To keep the diesel engine in a good mood, tricks are necessary. The
designers have implanted a fuel heater, which heats the cooling water
in the state. "And we use diesel first rate, we add the additives.
This is not the fuel to low temperatures in cold weather," said
Crombie. Consumption is clearly subordinate to the reliability of the
tundra. 20 liters of a buggy the day burning. At a distance 20 to 24
kilometers of thirst is thus up to 100 liters per 100 kilometers.
After all, was designed with consideration for the animals: "We build
the subfloor so that the polar bears at play can not hurt - no sharp
corners and edges."
So much effort is of course only be operated, because the proximity of
the Furry wanted to be buggy. On the "Polar Bear Point," the Churchill
of the farthest point of this tour, it's ready. An adult polar bear
sniffing the tyre of a residential trailer. And then makes males. A
woman dares with her head above the parapet of the high platform at
the stern and the animal looks into the dark eyes.
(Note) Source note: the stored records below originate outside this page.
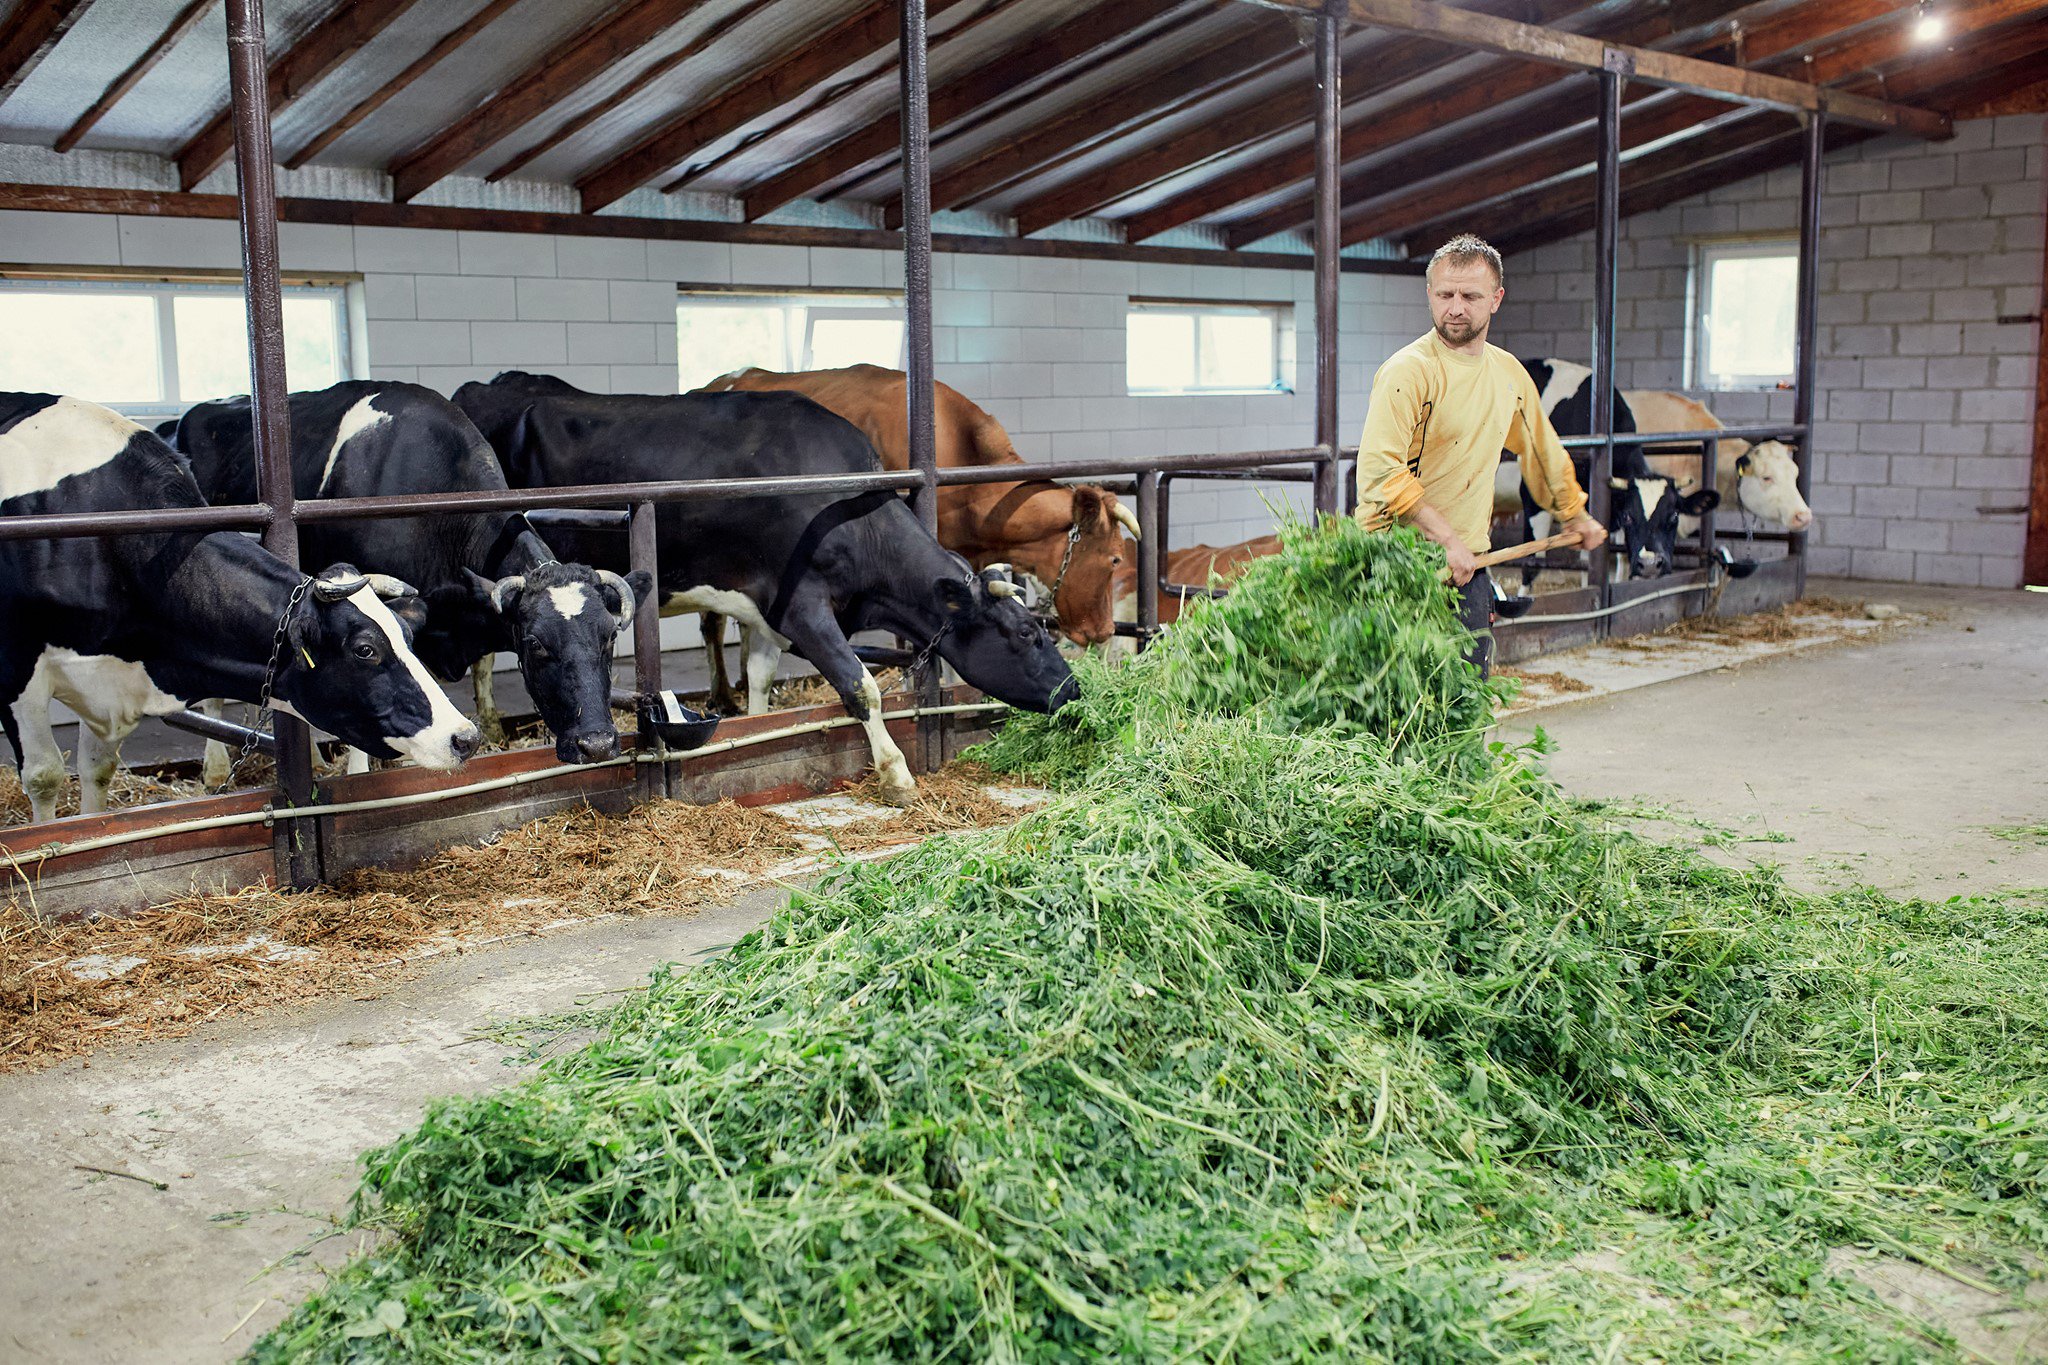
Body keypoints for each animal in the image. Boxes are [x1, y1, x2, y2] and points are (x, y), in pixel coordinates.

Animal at [6, 394, 475, 822]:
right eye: (365, 650)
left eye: (408, 637)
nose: (465, 737)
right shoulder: (18, 671)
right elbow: (44, 776)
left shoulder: (109, 685)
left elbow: (97, 772)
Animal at [454, 368, 1081, 806]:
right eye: (1027, 635)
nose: (1075, 691)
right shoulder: (803, 607)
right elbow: (861, 686)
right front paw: (897, 775)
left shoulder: (768, 611)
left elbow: (759, 680)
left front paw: (753, 730)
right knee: (484, 646)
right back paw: (491, 726)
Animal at [1523, 358, 1712, 581]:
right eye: (1629, 516)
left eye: (1674, 516)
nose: (1650, 565)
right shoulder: (1530, 495)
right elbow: (1531, 563)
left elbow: (1603, 560)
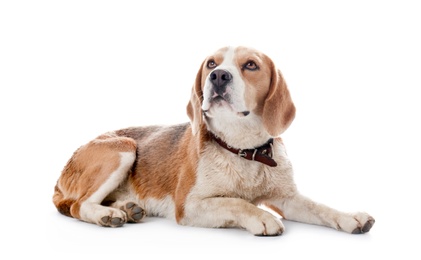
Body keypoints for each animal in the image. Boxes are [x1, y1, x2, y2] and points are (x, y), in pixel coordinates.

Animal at [53, 46, 374, 236]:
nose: (219, 76)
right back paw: (107, 215)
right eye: (211, 64)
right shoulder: (189, 205)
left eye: (251, 65)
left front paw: (351, 217)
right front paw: (261, 216)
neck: (243, 149)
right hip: (124, 148)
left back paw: (126, 208)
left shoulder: (287, 198)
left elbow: (320, 207)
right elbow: (236, 202)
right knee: (78, 206)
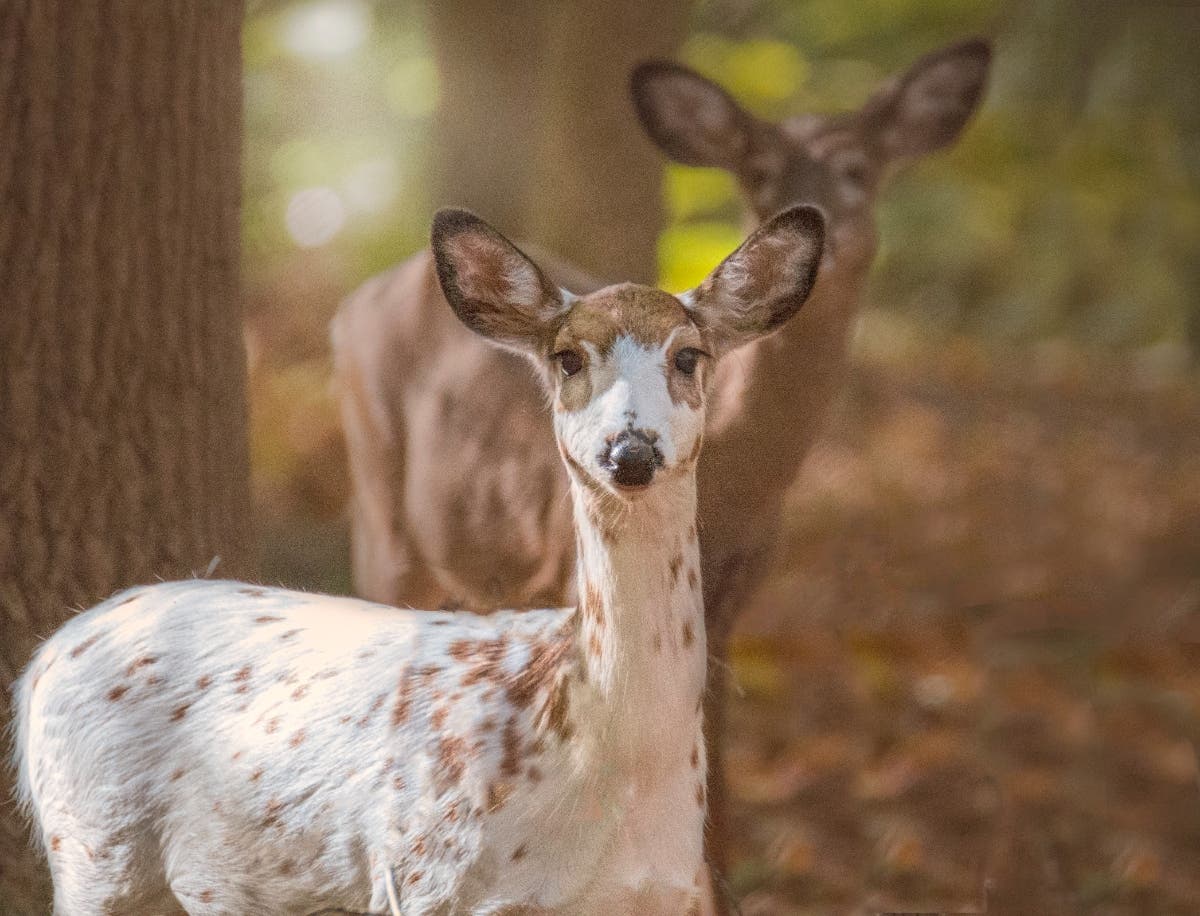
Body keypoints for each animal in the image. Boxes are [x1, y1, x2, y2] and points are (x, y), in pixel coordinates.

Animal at [15, 205, 826, 916]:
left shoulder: (666, 891)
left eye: (689, 355)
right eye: (567, 358)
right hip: (91, 843)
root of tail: (43, 661)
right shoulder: (424, 874)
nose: (630, 451)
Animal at [331, 39, 992, 892]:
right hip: (380, 501)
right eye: (758, 173)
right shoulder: (564, 567)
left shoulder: (735, 600)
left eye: (857, 167)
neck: (737, 493)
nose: (833, 230)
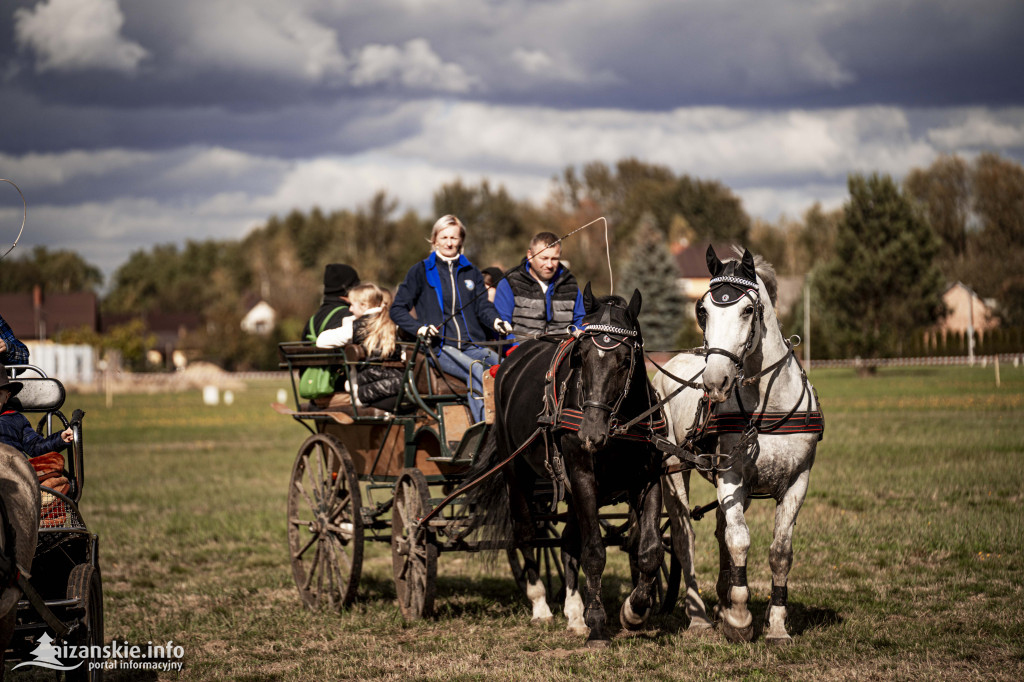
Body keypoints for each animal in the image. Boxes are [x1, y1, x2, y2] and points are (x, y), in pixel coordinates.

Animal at [464, 284, 663, 647]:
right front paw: (598, 624)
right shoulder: (583, 477)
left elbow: (649, 550)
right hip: (517, 473)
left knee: (569, 542)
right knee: (526, 533)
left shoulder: (649, 479)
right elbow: (594, 552)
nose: (590, 433)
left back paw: (573, 611)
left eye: (626, 360)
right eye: (581, 356)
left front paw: (635, 610)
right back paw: (540, 604)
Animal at [655, 245, 823, 643]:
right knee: (685, 536)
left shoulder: (798, 480)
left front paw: (776, 625)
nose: (715, 381)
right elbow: (739, 540)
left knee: (719, 529)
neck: (769, 406)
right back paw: (700, 616)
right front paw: (740, 618)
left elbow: (780, 551)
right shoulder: (731, 474)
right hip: (673, 471)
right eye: (703, 310)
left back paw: (720, 601)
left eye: (747, 309)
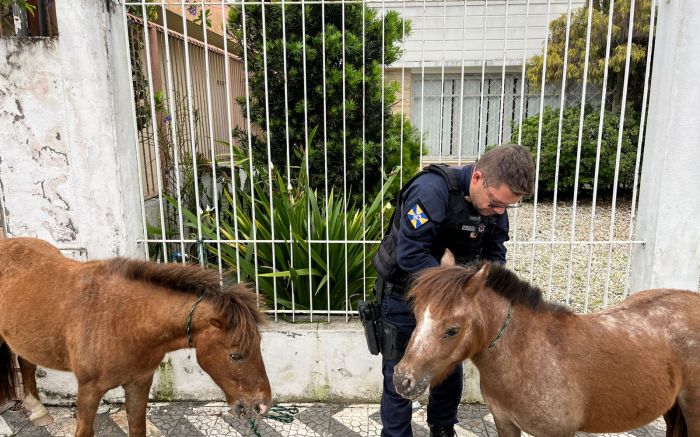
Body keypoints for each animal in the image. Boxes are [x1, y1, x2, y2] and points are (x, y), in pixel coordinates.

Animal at [0, 238, 270, 436]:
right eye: (236, 355)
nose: (262, 405)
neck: (125, 321)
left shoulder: (139, 383)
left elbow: (137, 428)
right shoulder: (88, 390)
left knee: (26, 362)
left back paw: (37, 410)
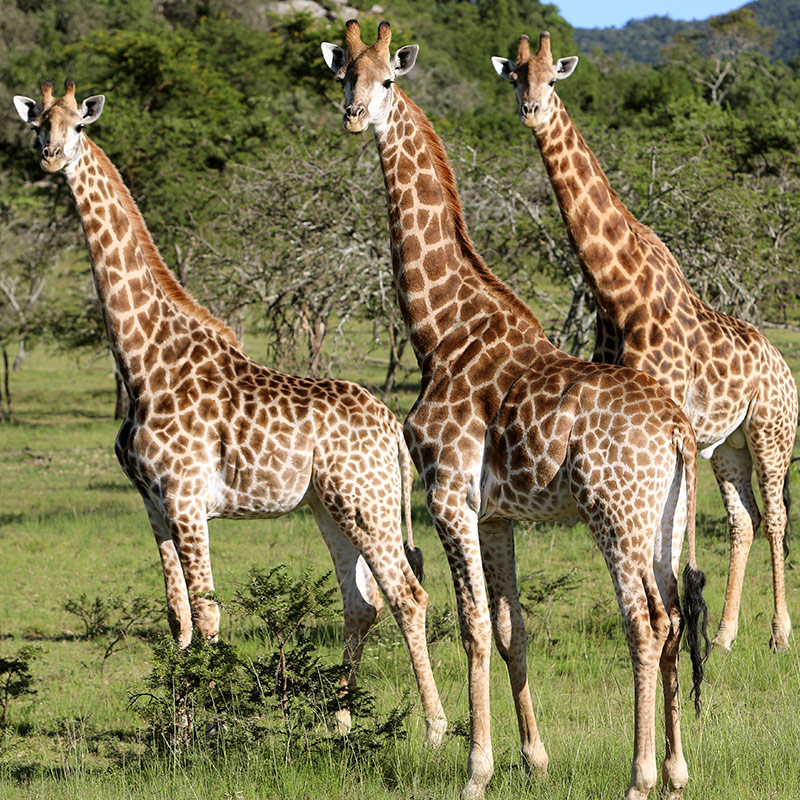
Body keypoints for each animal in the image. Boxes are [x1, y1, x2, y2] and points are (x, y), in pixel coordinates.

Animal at [12, 79, 447, 743]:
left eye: (77, 125)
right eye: (37, 123)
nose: (51, 155)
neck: (142, 361)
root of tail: (391, 428)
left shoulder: (188, 498)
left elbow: (210, 614)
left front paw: (208, 727)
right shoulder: (153, 504)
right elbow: (178, 615)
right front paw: (177, 726)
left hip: (367, 502)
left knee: (407, 596)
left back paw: (433, 728)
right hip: (327, 506)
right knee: (361, 603)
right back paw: (340, 720)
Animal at [323, 20, 709, 800]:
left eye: (386, 80)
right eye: (344, 74)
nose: (351, 117)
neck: (439, 329)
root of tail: (680, 431)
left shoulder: (448, 495)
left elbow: (471, 626)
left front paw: (476, 768)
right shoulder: (496, 513)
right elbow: (511, 630)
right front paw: (533, 758)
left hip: (614, 514)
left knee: (646, 623)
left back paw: (640, 775)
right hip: (663, 518)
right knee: (675, 617)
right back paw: (678, 770)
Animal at [492, 31, 798, 652]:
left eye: (553, 79)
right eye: (514, 76)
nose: (531, 112)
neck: (617, 293)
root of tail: (787, 372)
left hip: (770, 433)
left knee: (777, 516)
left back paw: (779, 635)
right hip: (725, 446)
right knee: (745, 519)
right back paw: (725, 635)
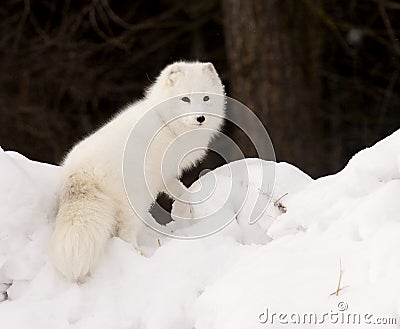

Without the Tundra Buggy Churchill would not be what it is today,
Crombie says of the last outpost, which was after the withdrawal of
the military almost given up. But without the polar bears and the
Tundry buggies would be meaningless. The furry protagonists, say
locals as well as scientific observers will have less. Because of
global warming they have less time for their hunting on the later and
later freezing and earlier re-melting ice of Hudson Bay. "Things
remain as they are in Churchill," says workshop manager Crombie about
the leisurely life there. But since he has probably mistaken.